ABOUT THIS TASK: All that is wanted is a word-for-word retyping of the lines from the one containing "Disease, London 201" through the end of the material below.

Start of Block

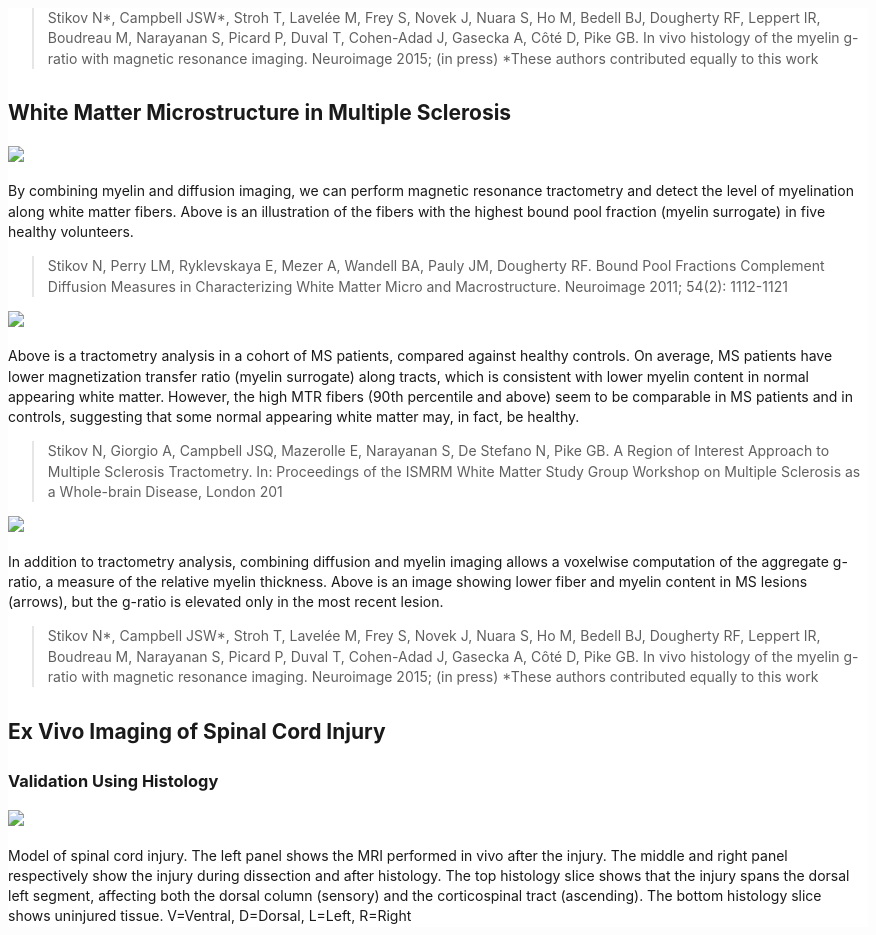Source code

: > Stikov N\*, Campbell JSW\*, Stroh T, Lavelée M, Frey S, Novek J, Nuara S, Ho M, Bedell BJ, Dougherty RF, Leppert IR, Boudreau M, Narayanan S, Picard P, Duval T, Cohen-Adad J, Gasecka A, Côté D, Pike GB. In vivo histology of the myelin g-ratio with magnetic resonance imaging. Neuroimage 2015; \(in press\) \*These authors contributed equally to this work

## White Matter Microstructure in Multiple Sclerosis

![](../.gitbook/assets/dti_bpf_top_fibers_left.png)

By combining myelin and diffusion imaging, we can perform magnetic resonance tractometry and detect the level of myelination along white matter fibers. Above is an illustration of the fibers with the highest bound pool fraction \(myelin surrogate\) in five healthy volunteers.

> Stikov N, Perry LM, Ryklevskaya E, Mezer A, Wandell BA, Pauly JM, Dougherty RF. Bound Pool Fractions Complement Diffusion Measures in Characterizing White Matter Micro and Macrostructure. Neuroimage 2011; 54\(2\): 1112-1121

![](../.gitbook/assets/ms_tractometry.png)

Above is a tractometry analysis in a cohort of MS patients, compared against healthy controls. On average, MS patients have lower magnetization transfer ratio \(myelin surrogate\) along tracts, which is consistent with lower myelin content in normal appearing white matter. However, the high MTR fibers \(90th percentile and above\) seem to be comparable in MS patients and in controls, suggesting that some normal appearing white matter may, in fact, be healthy.

> Stikov N, Giorgio A, Campbell JSQ, Mazerolle E, Narayanan S, De Stefano N, Pike GB. A Region of Interest Approach to Multiple Sclerosis Tractometry. In: Proceedings of the ISMRM White Matter Study Group Workshop on Multiple Sclerosis as a Whole-brain Disease, London 201

![](../.gitbook/assets/ms_whole_brain_g_ratio.png)

In addition to tractometry analysis, combining diffusion and myelin imaging allows a voxelwise computation of the aggregate g-ratio, a measure of the relative myelin thickness. Above is an image showing lower fiber and myelin content in MS lesions \(arrows\), but the g-ratio is elevated only in the most recent lesion.

> Stikov N\*, Campbell JSW\*, Stroh T, Lavelée M, Frey S, Novek J, Nuara S, Ho M, Bedell BJ, Dougherty RF, Leppert IR, Boudreau M, Narayanan S, Picard P, Duval T, Cohen-Adad J, Gasecka A, Côté D, Pike GB. In vivo histology of the myelin g-ratio with magnetic resonance imaging. Neuroimage 2015; \(in press\) \*These authors contributed equally to this work

## Ex Vivo Imaging of Spinal Cord Injury

### Validation Using Histology

![](../.gitbook/assets/exvivo_histology.png)

Model of spinal cord injury. The left panel shows the MRI performed in vivo after the injury. The middle and right panel respectively show the injury during dissection and after histology. The top histology slice shows that the injury spans the dorsal left segment, affecting both the dorsal column \(sensory\) and the corticospinal tract \(ascending\). The bottom histology slice shows uninjured tissue. V=Ventral, D=Dorsal, L=Left, R=Right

End of Block

EXERCISE ANSWER:
> Stikov N, Giorgio A, Campbell JSQ, Mazerolle E, Narayanan S, De Stefano N, Pike GB. A Region of Interest Approach to Multiple Sclerosis Tractometry. In: Proceedings of the ISMRM White Matter Study Group Workshop on Multiple Sclerosis as a Whole-brain Disease, London 201

![](../.gitbook/assets/ms_whole_brain_g_ratio.png)

In addition to tractometry analysis, combining diffusion and myelin imaging allows a voxelwise computation of the aggregate g-ratio, a measure of the relative myelin thickness. Above is an image showing lower fiber and myelin content in MS lesions \(arrows\), but the g-ratio is elevated only in the most recent lesion.

> Stikov N\*, Campbell JSW\*, Stroh T, Lavelée M, Frey S, Novek J, Nuara S, Ho M, Bedell BJ, Dougherty RF, Leppert IR, Boudreau M, Narayanan S, Picard P, Duval T, Cohen-Adad J, Gasecka A, Côté D, Pike GB. In vivo histology of the myelin g-ratio with magnetic resonance imaging. Neuroimage 2015; \(in press\) \*These authors contributed equally to this work

## Ex Vivo Imaging of Spinal Cord Injury

### Validation Using Histology

![](../.gitbook/assets/exvivo_histology.png)

Model of spinal cord injury. The left panel shows the MRI performed in vivo after the injury. The middle and right panel respectively show the injury during dissection and after histology. The top histology slice shows that the injury spans the dorsal left segment, affecting both the dorsal column \(sensory\) and the corticospinal tract \(ascending\). The bottom histology slice shows uninjured tissue. V=Ventral, D=Dorsal, L=Left, R=Right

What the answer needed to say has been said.